Stored items
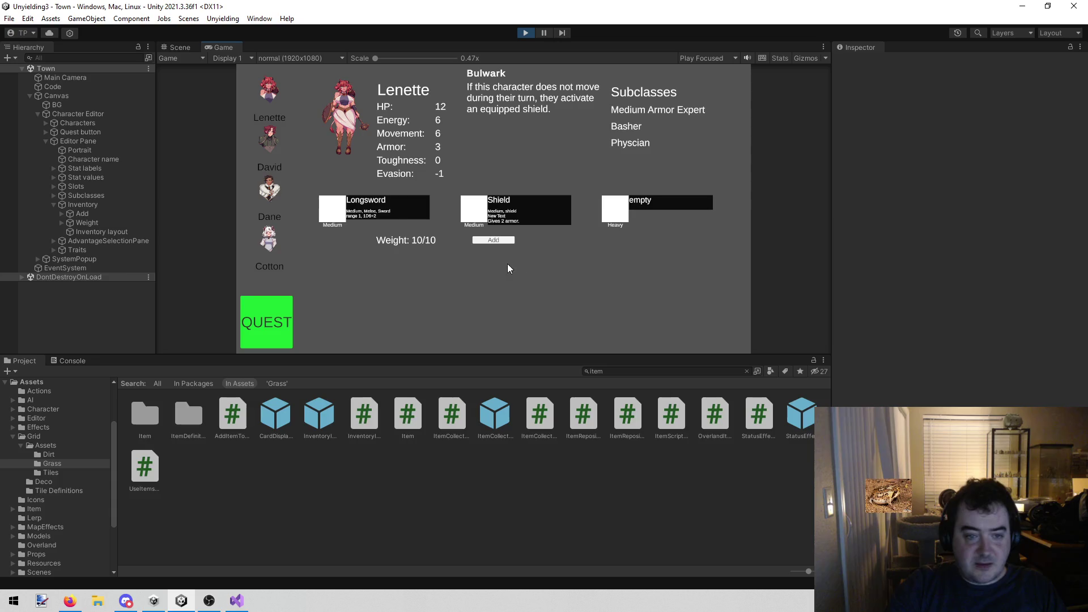
click(264, 193)
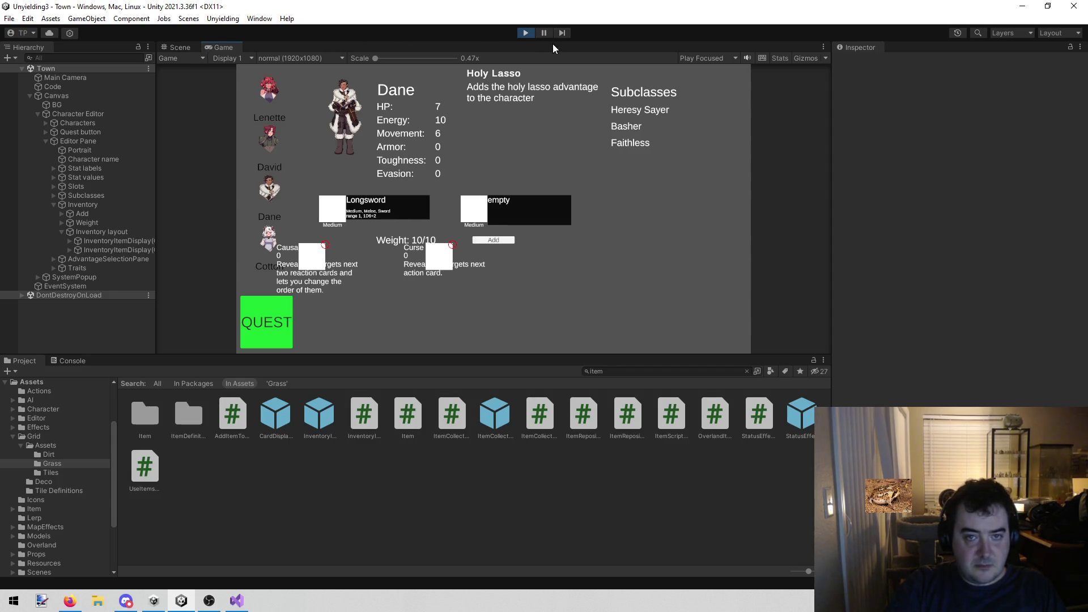
click(138, 241)
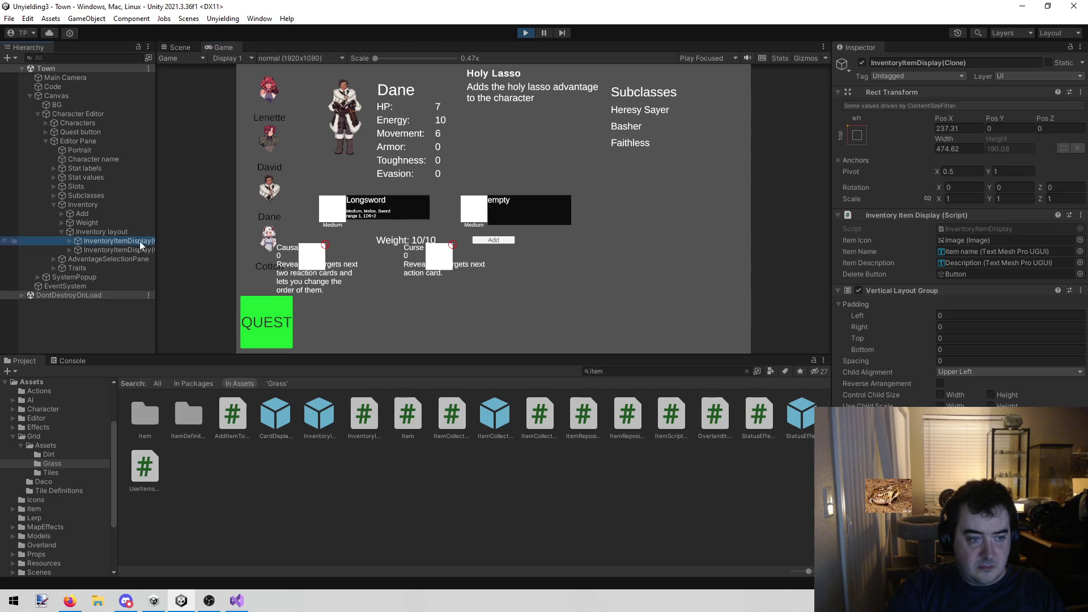
click(525, 33)
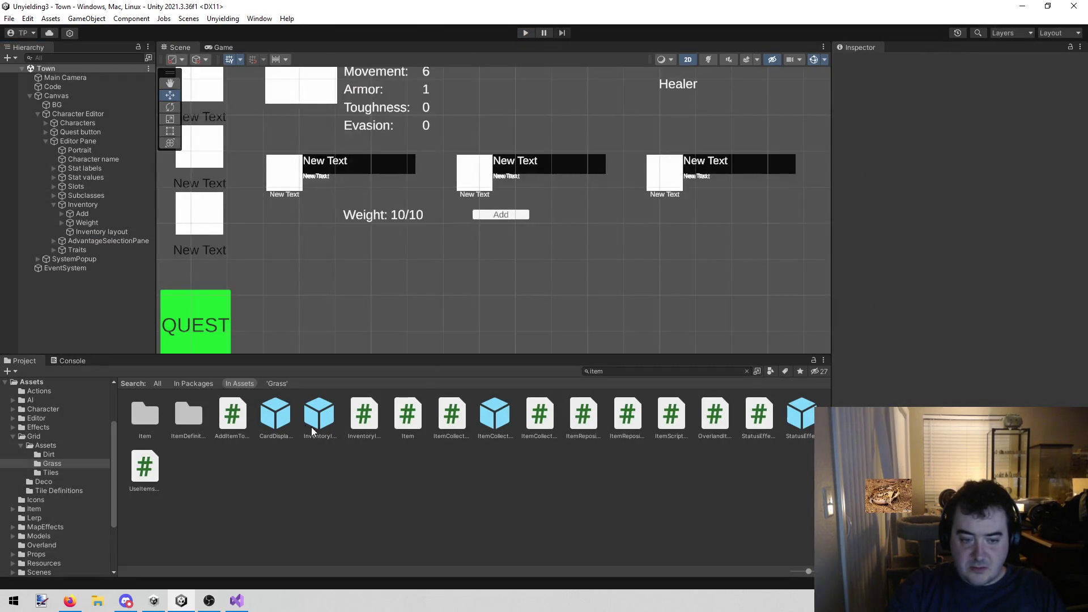
double_click(317, 422)
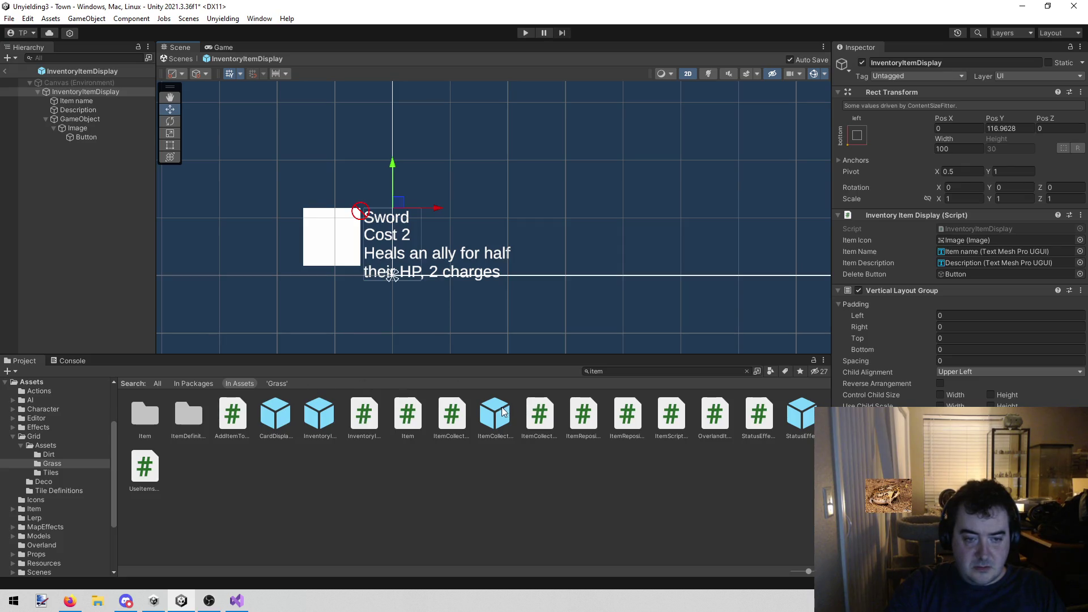
Run the game, show Dane's item cards in the Town scene, and select the Causa card's image
click(100, 117)
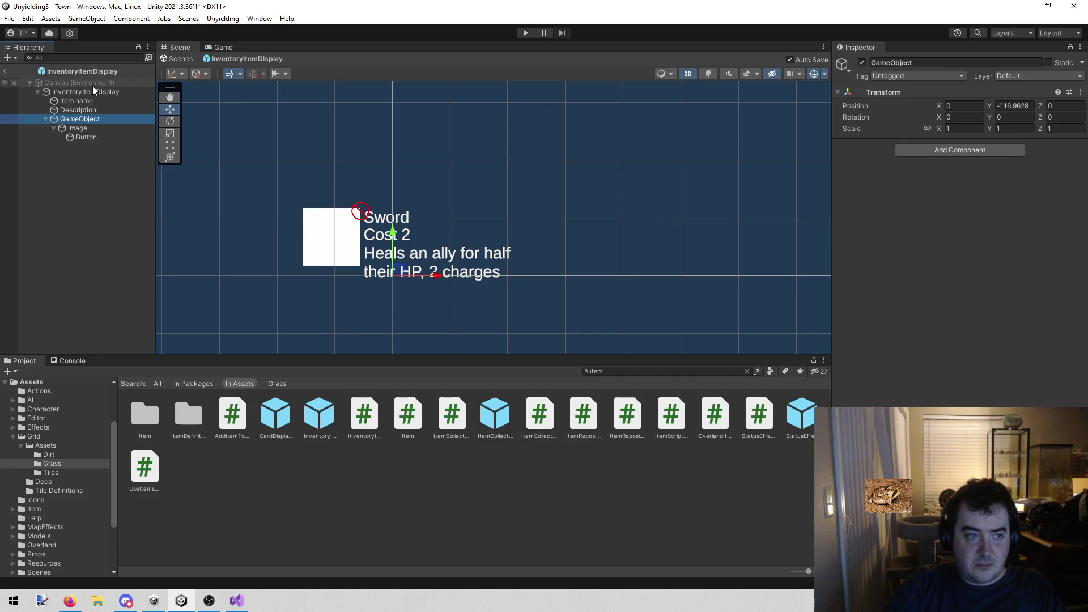
click(100, 90)
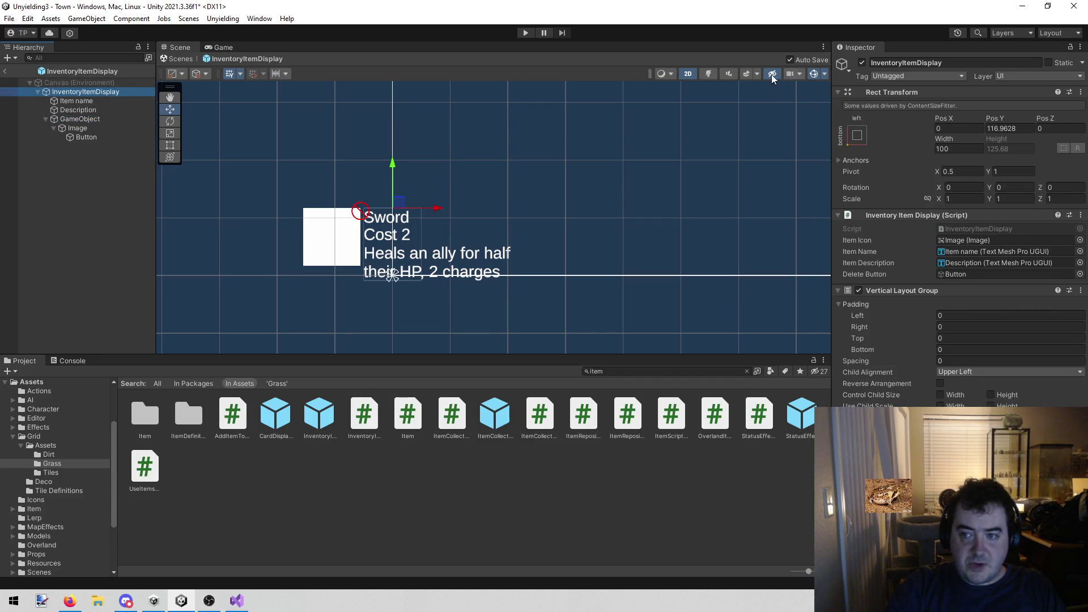
click(525, 33)
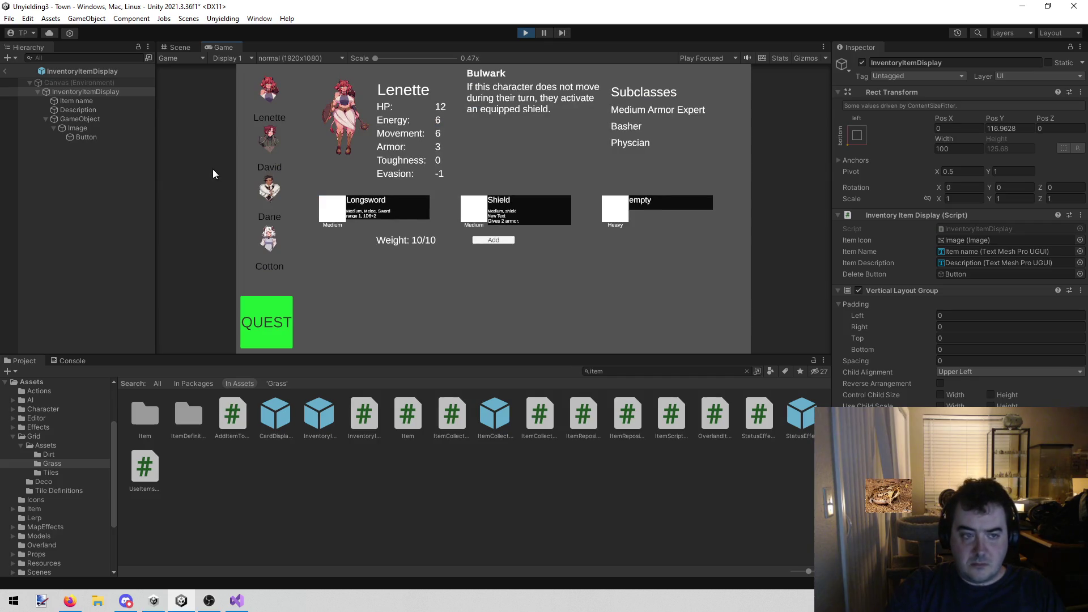
click(269, 190)
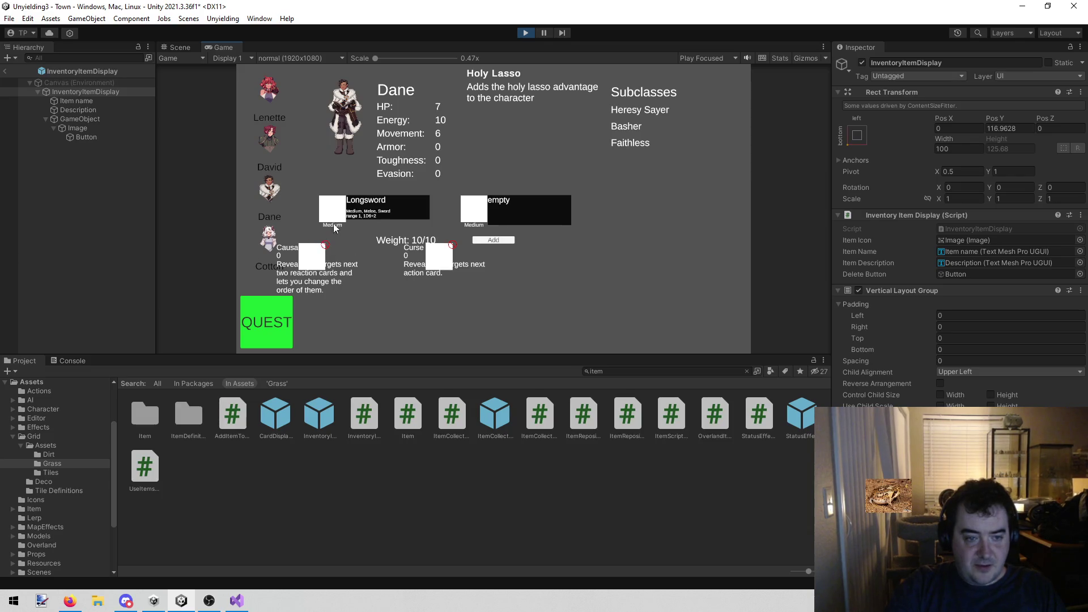
click(176, 47)
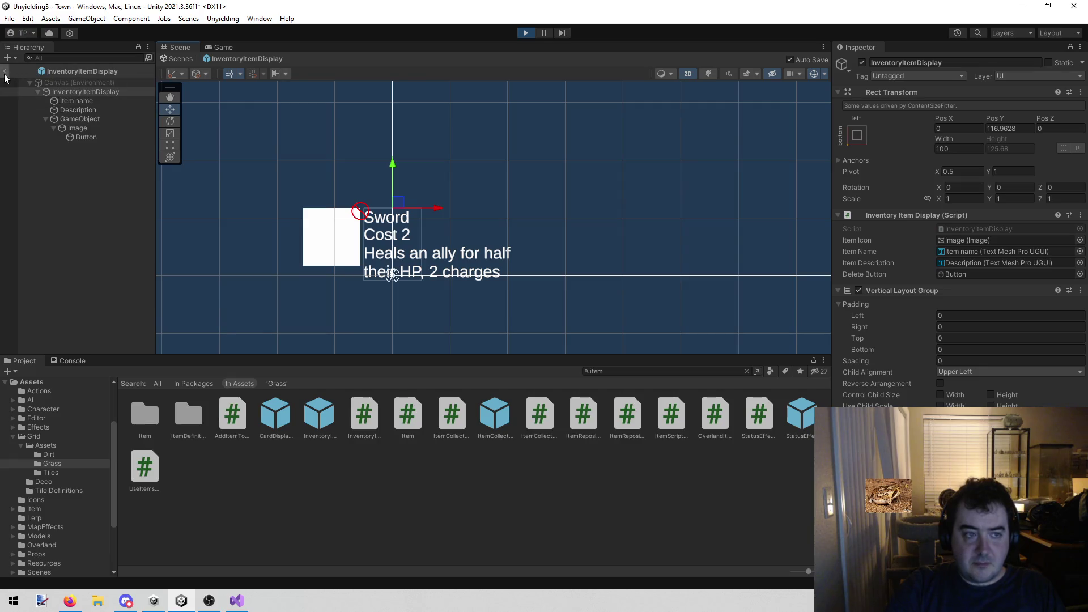
click(5, 71)
click(192, 243)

#### Instructions to follow
Please write out the lines above exactly, from the one that contains "double_click(317, 422)" through the final line, and include none of the pictures.

#### Solution
double_click(317, 422)
Run the game, show Dane's item cards in the Town scene, and select the Causa card's image
click(100, 117)
click(100, 90)
click(525, 33)
click(269, 190)
click(176, 47)
click(5, 71)
click(192, 243)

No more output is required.